_Problem_
In the entries below, every line that contains "functionality" must be located and copied.

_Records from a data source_
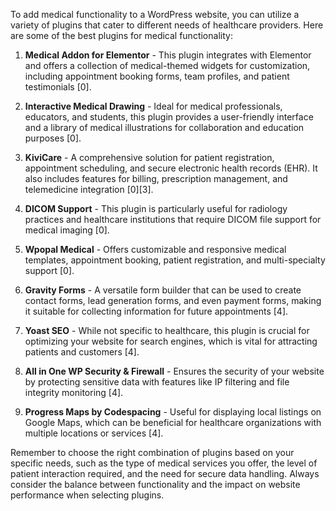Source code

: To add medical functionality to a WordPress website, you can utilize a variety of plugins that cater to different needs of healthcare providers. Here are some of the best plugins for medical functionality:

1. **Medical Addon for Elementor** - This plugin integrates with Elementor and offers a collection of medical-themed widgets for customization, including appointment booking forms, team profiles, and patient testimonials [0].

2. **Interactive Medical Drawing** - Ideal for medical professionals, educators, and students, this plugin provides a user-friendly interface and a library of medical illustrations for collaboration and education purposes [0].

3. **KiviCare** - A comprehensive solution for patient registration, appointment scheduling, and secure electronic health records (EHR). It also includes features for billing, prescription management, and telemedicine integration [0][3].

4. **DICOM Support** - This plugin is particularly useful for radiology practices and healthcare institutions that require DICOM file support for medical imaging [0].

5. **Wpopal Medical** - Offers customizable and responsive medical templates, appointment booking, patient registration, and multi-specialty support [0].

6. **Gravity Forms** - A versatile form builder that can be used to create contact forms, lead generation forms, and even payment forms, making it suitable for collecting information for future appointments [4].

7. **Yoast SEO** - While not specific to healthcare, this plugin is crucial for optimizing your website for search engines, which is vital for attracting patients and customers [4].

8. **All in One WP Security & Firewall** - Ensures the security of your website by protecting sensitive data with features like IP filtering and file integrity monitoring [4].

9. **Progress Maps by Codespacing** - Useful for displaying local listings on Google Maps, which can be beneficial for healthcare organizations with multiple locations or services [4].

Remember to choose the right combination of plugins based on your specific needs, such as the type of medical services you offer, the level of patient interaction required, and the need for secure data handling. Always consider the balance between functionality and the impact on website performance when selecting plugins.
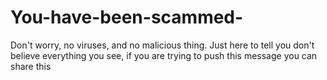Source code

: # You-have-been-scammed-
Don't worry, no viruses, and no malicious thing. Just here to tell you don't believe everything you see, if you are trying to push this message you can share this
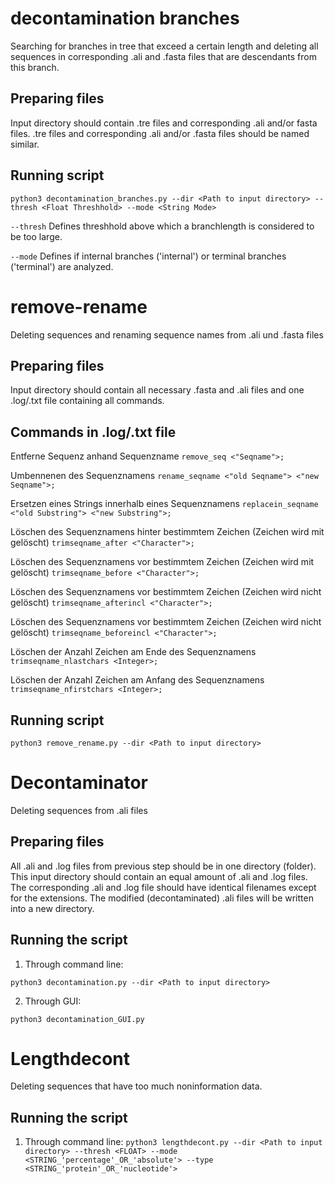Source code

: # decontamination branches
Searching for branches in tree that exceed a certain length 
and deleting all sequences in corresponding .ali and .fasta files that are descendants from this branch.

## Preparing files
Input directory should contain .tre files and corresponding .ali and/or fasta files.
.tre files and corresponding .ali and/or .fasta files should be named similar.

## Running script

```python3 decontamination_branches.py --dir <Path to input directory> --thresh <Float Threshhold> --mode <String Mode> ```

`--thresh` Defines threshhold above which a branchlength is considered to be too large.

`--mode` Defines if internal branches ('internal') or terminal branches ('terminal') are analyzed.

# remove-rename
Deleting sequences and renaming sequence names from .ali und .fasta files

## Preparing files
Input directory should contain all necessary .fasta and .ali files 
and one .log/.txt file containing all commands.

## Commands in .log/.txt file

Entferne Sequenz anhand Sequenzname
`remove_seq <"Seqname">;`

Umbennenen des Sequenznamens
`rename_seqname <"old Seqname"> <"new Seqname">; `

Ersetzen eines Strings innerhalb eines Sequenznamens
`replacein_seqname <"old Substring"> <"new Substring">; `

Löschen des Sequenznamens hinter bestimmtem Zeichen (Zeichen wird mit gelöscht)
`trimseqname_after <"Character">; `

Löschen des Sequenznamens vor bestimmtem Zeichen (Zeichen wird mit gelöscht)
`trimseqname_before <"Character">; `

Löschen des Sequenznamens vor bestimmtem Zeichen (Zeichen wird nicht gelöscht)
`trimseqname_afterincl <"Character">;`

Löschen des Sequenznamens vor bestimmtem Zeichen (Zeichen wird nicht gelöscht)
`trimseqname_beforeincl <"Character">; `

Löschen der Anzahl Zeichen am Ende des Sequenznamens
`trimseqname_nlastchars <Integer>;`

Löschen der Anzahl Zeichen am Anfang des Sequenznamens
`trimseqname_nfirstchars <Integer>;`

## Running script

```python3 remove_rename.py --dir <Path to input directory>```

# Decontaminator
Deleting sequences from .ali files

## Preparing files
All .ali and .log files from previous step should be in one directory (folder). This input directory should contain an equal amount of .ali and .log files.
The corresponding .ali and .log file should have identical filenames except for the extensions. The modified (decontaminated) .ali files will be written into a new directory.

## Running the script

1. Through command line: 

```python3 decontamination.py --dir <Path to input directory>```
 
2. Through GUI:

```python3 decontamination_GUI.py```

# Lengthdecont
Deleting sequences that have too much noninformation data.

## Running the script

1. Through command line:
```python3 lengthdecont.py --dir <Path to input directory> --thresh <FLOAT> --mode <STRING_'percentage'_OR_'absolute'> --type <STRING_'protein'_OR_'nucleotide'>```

_Task answer_
: To add medical functionality to a WordPress website, you can utilize a variety of plugins that cater to different needs of healthcare providers. Here are some of the best plugins for medical functionality:
Remember to choose the right combination of plugins based on your specific needs, such as the type of medical services you offer, the level of patient interaction required, and the need for secure data handling. Always consider the balance between functionality and the impact on website performance when selecting plugins.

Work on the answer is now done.